DeepMind’s scientists argue that while there are ideas of self-correction in the recent AI literature, they do not truly resolve the problem. Jie Huang and colleagues at DeepMind explain in their paper titled “Large Language Models Cannot Self-Correct Reasoning yet” that large language models (LLMs) are still unable to correct their reasoning errors. They point out that the concept of self-correction has been an area of research in machine learning AI for quite some time.
Machine learning programs, including GPT-4 and other large language models, employ error correction through feedback known as back-propagation via gradient descent. Therefore, self-correction has always been an inherent part of this discipline. They also mention that feedback from humans interacting with these programs has supposedly improved self-correction capabilities in recent years, such as OpenAI’s ChatGPT using reinforcement learning from human feedback technique.
The latest development involves utilizing prompts to encourage a program like ChatGPT to reevaluate its answers for accuracy. Huang and team challenge studies claiming that generative AI can employ reason by employing specific prompt phrases such as “review your previous answer and find problems with your answer.” These studies report improvements in test performance using additional prompts. However, Huang’s team tested this approach with GPT-3.5 and GPT-4 without ground-truth labels that indicate when to stop seeking answers.
Their observations highlighted that question-answering actually worsened on average, rather than improving. Instead of correcting an incorrect answer to make it correct, the models were more likely to modify a correct answer into an incorrect one. This occurred because false answer options seemed somewhat related to the question, and prompting self-correction biased the model’s choice toward another option, resulting in a high “correct ⇒ incorrect” ratio.
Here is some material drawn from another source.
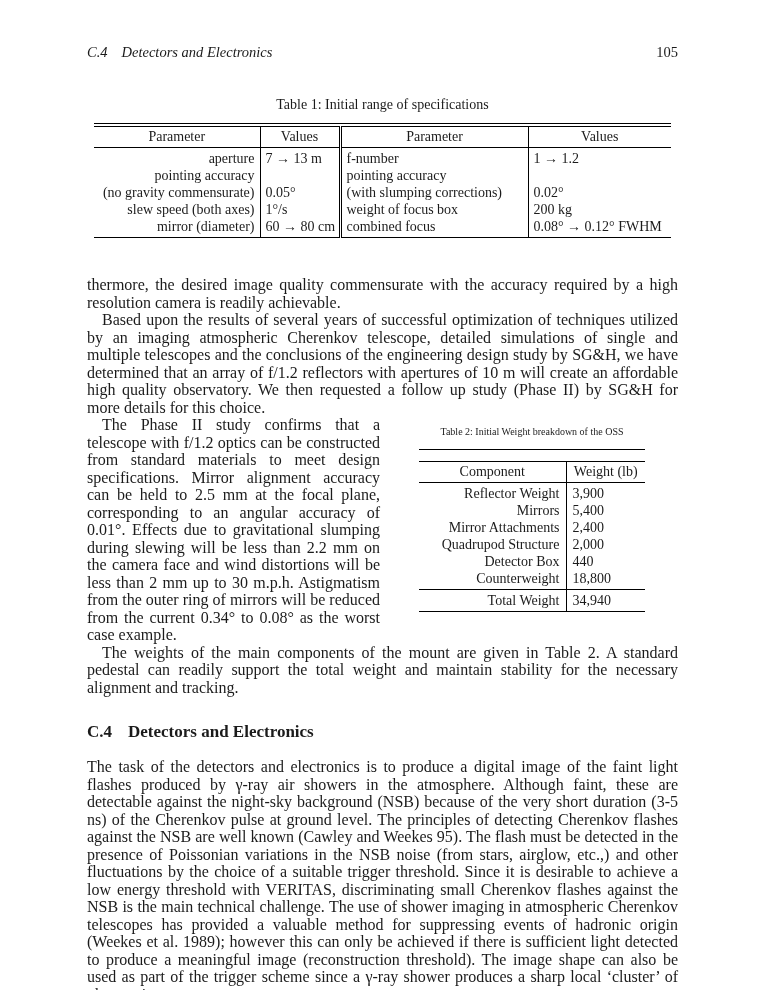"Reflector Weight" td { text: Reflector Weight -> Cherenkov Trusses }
In essence, reevaluating without proper guidance can do more harm than good. As Huang and team emphasize, feedback prompts like “Review your previous answer and find problems with your answer” do not necessarily improve reasoning capabilities. Large language models like GPT-4 are expected to review their answers for errors and make necessary adjustments. However, DeepMind scientists argue that this expectation may not hold true in practice.
The key takeaway from Huang’s team is that instead of relying solely on feedback prompts, more effort should be devoted to refining the initial prompt. They suggest embedding the requirements for a correct answer directly into the pre-hoc prompt as a cost-effective alternative strategy. Additionally, they note that self-correction is not a cure-all solution. Exploring other methods such as incorporating external sources of correct information should be considered as potential approaches to improving program output.
In conclusion, DeepMind’s scientists assert that expecting large language models to inherently recognize and rectify their inaccuracies may be overly optimistic given the current state of technology. Further research should focus on enhancing initial prompts and considering various strategies for addressing program output issues alongside self-correction techniques.